MADRIDEC perdió 18.000 euros al alquilar a Flores el recinto para la fiesta del Madrid Arena

Actualizado 28/06/2013 16:12:20 CET
Nueva inspección ocular del Madrid Arena
EUROPA PRESS

"Esta empresa era un caos", declara el testigo ante las partes

MADRID, 28 Jun. (EUROPA PRESS) -

El representante sindical y coordinador de Operaciones de Madrid Espacios y Congresos (MADRIDEC), Antonio Vives, ha manifestado en su declaración judicial que la empresa municipal perdió 18.000 euros al alquilar el recinto municipal a Miguel Ángel Flores para la celebración de la trágica fiesta de Halloween del pasado 1 de noviembre.

Así lo ha manifestado el abogado Abdón Núñez, que defiende a la familia de Belén Langdon, tras concluir la comparecencia como testigo de Vives. Dentro de la empresa, este empleado se encargaba de representar a los trabajadores y de comprobar que los espacios estaban vacíos para celebrar eventos.

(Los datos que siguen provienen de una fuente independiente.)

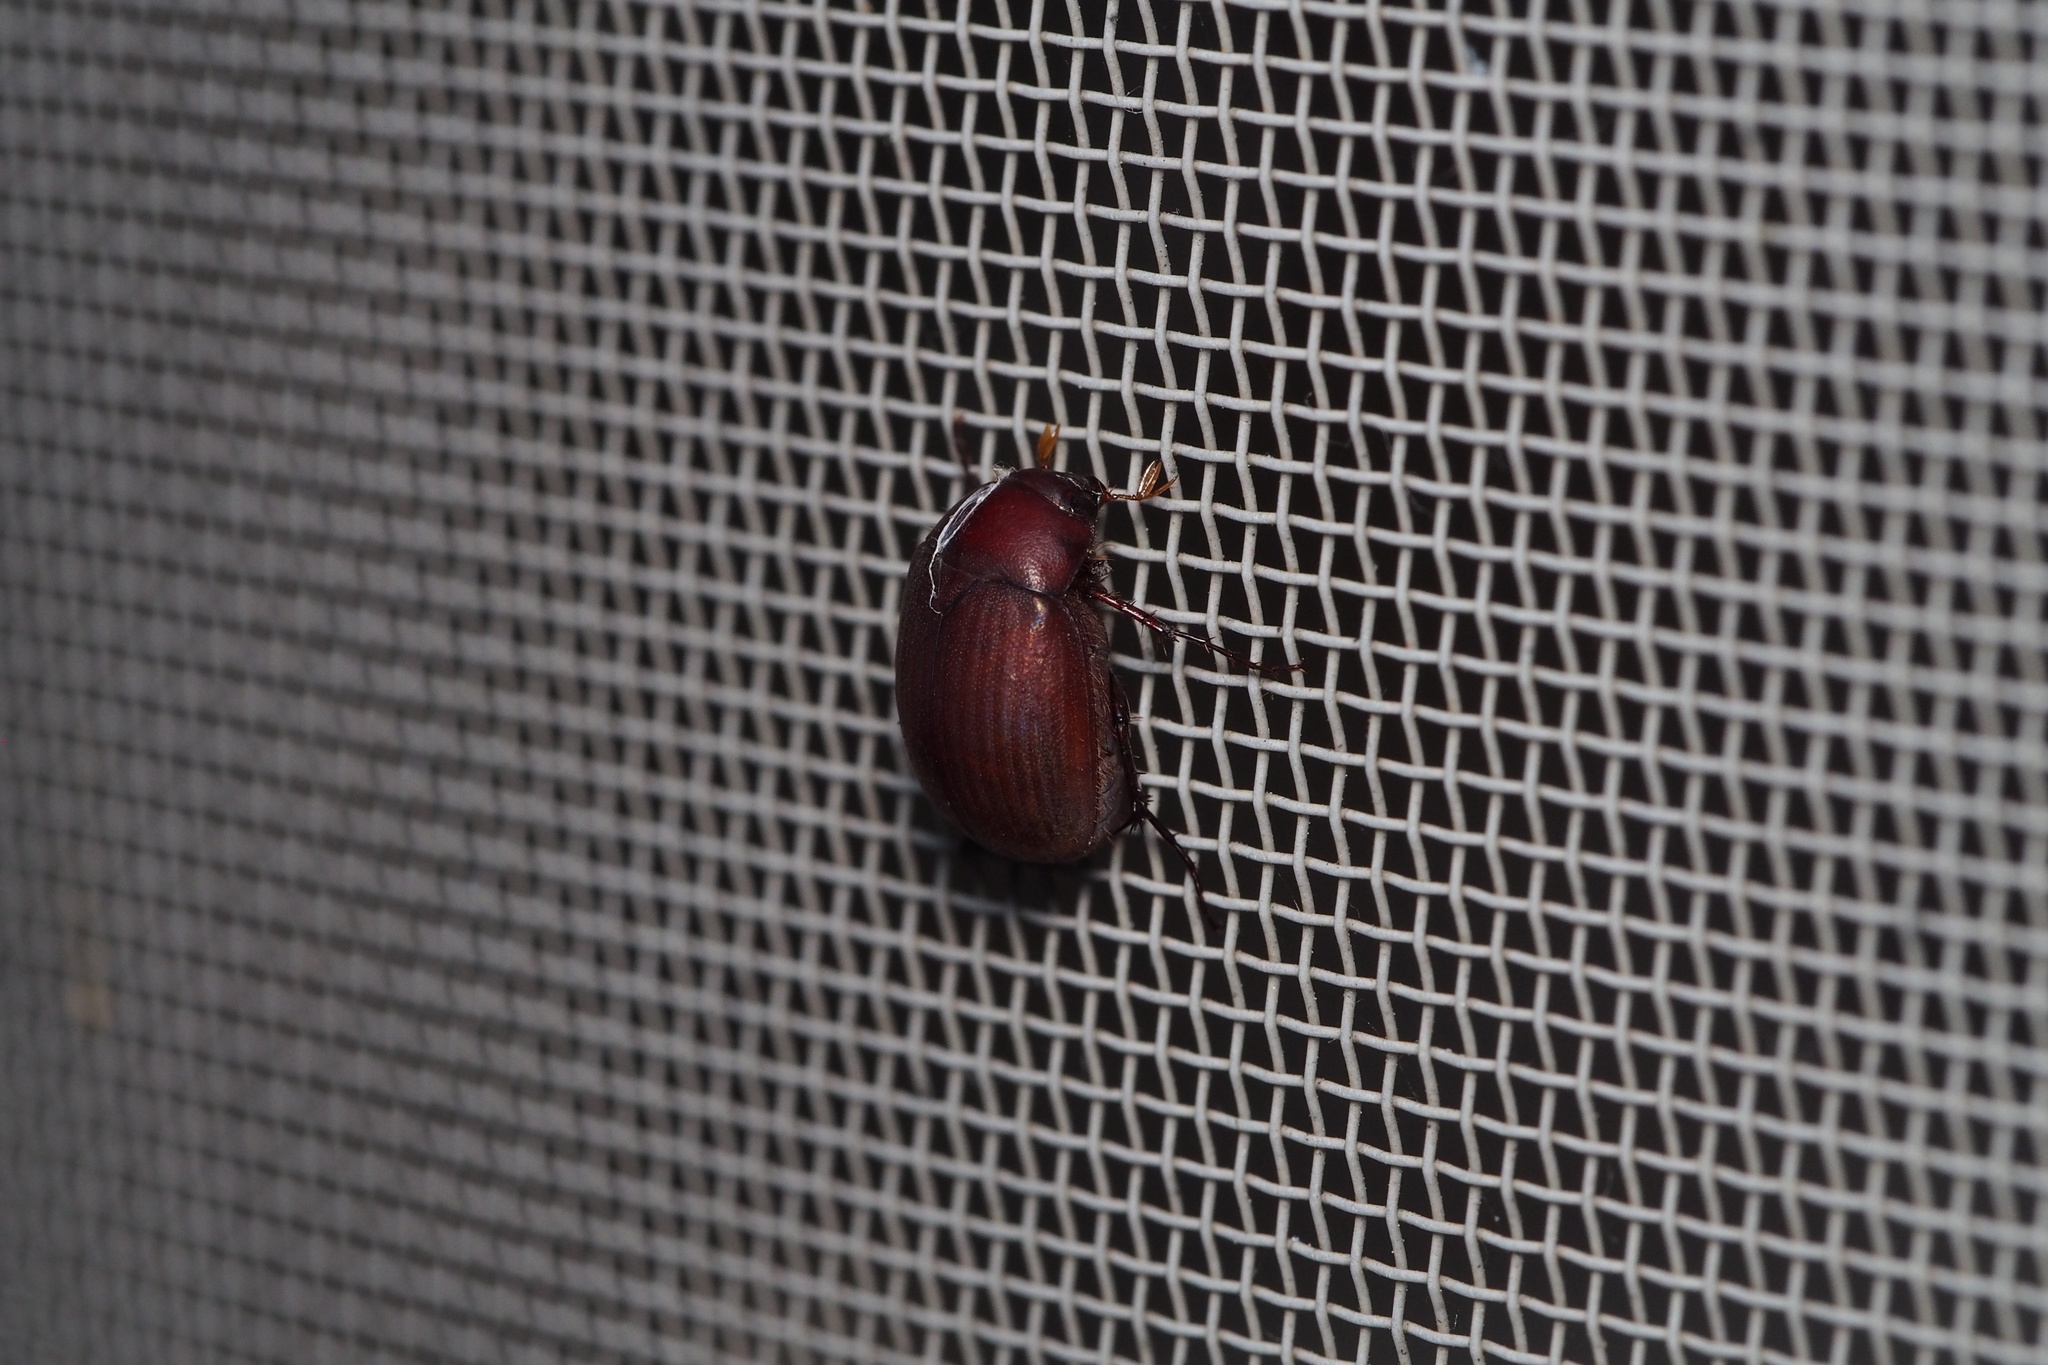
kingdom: Animalia
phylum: Arthropoda
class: Insecta
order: Coleoptera
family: Scarabaeidae
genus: Maladera
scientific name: Maladera formosae
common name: Asiatic garden beetle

Las acusaciones particulares quieren saber qué ocurría dentro de la empresa municipal, ya que por ahora "nadie lo tiene nada claro". "Aquí todos quieres escurrir el bulto y nadie habla de su responsabilidad", ha aseverado el abogado Javier Jiménez, que representa a la familia de Teresa Alonso.

En su testifical, según Núñez, Vives habría desvelado que Madridec perdió un total de 18.000 euros al contratar con Flores. En concreto, habría manifestado que la empresa municipal cobró a Flores 12.000 euros por alquilar el local, pero que a su vez a MADRIDEC le costó cerca de 30.000 euros retirar las gradas para la celebración del evento, lo que supondría una pérdida de 18.000 euros.

"Esto es un claro ejemplo del trato de favor", ha aseverado el letrado en los pasillos de los Juzgados después de que esta misma semana, Mª Cabeza de Quirós, negara ante el juez que no existía ningún trato preferente hacia la empresa de Flores, Diviertt. "Es la primera empresa en el mundo que empieza un evento perdiendo dinero. Eso es un trato de favor", ha zanjado.

"ESTA EMPRESA ES UN CAOS

Por otro lado, Núñez y el abogado Javier Jiménez han indicado que el testigo habría confirmado al juez Eduardo López Palop la caótica organización de la que contaba antes de la fiesta la empresa municipal y cómo los empleados ejercían su puesto solo por "el sentido común".

"Ha dicho literalmente que la empresa era un caos porque han tenido cuatro directores en dos años y que realizan el trabajo por sentido común porque nadie tenía asignadas funciones", ha dicho Núñez.

Asimismo, el testigo ha limitado sus funciones a saber si los espacios estaban vacíos para celebración de eventos. "No sabe nada más de nada", ha señalado Núñez.

También habría dicho que la reunión del 9 de octubre para aprobar el evento a Diviertt fue "una reunión virtual", es decir, un mero trámite. "En un evento de 10.000 personas no hubo ni reunión", se ha quejado el abogado de la familia Langdon.